Часто Юрий Петрович, закутавшись в шарф, смотрел в даль, а Галина Францевна тихонько брала его за руку. Он совсем разболелся. Кашлял. Но торчать в каюте было куда хуже! Она, опытная медсестра, закутывала его и выводила принимать воздушные морские ванны. Так они и сидели часами. А над ними кричали чайки, сопровождая пароход, если где-то рядом была земля.
В тот день, 7 ноября 1970 года, Юрий Петрович Миролюбов, держа руку жены в своей, хрипловато сказал:
– Знаешь, Галочка, я ни о чем не жалею. Я все правильно сделал в свой жизни. Не переписал бы ни единой строчки!
– Я знаю, Юрочка, – кивнула его жена.
– И я так счастлив, что ты была и есть у меня, и что была моя книга… моя Жар-птица!
О да! Его жена даже улыбнулась. Однажды он выпустил ее из клетки, и теперь эту птицу было не унять!..
– Схожу приготовлю для тебя отвар, – сказала Галина Францевна, – не скучай без меня, – легонько похлопала его по руке и ушла.
Она вернулась через полчаса с большой кружкой, от которой шел пар.
– А как чайки кричат, Юра! – счастливо сказала она. – Говорят, рядом Азорские острова! Через несколько дней будем в Европе, Юрочка!
Она поставила кружку на столик, села в кресло и взяла своего Юру за руку. Но в этой руке жизни больше не было.
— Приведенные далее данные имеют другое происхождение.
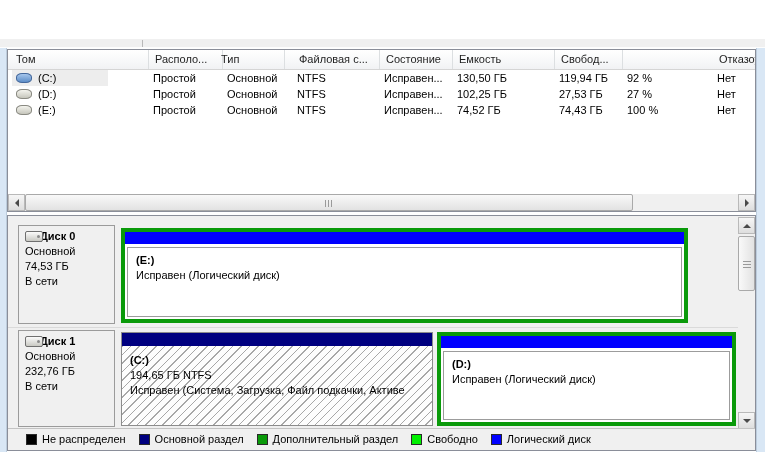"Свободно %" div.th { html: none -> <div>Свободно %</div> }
Только тут, с замершим сердцем, она увидела, что трость ее мужа лежит у ног, что голова его опустилась на грудь, на широкую змею вязаного шарфа, и газета, которую он читал недавно, полощет у парапета на корме ветер…
Юрия Петровича Миролюбова больше с ней не было. Дивная и благодарная Жар-птица унесла его с собой навсегда…
В России шел седьмой год перестройки. Страну вовсю лихорадило. Перемены, как жернова, перемалывали все старое. В Москве, в популярном журнале «История и наука», готовили к выпуску очередной номер. Редактор Семен Семенович Холодков, представительный, упитанный, торопил начальников отделов. Опаздывали! Сам пошел по кабинетам. В отделе «Наука и религия» он столбом встал перед столом нового корреспондента, которого усадили в дальний угол.
– Это что такое? – спросил редактор у начальника отдела, сидевшего у окна и лупившего по клавишам машинки.
– А что такое? – Тот поднял голову и посмотрел через толстые линзы очков на редактора.
– Я вот про этот кошмар на стене. Калейдоскоп, понимаешь! Что это за галерея?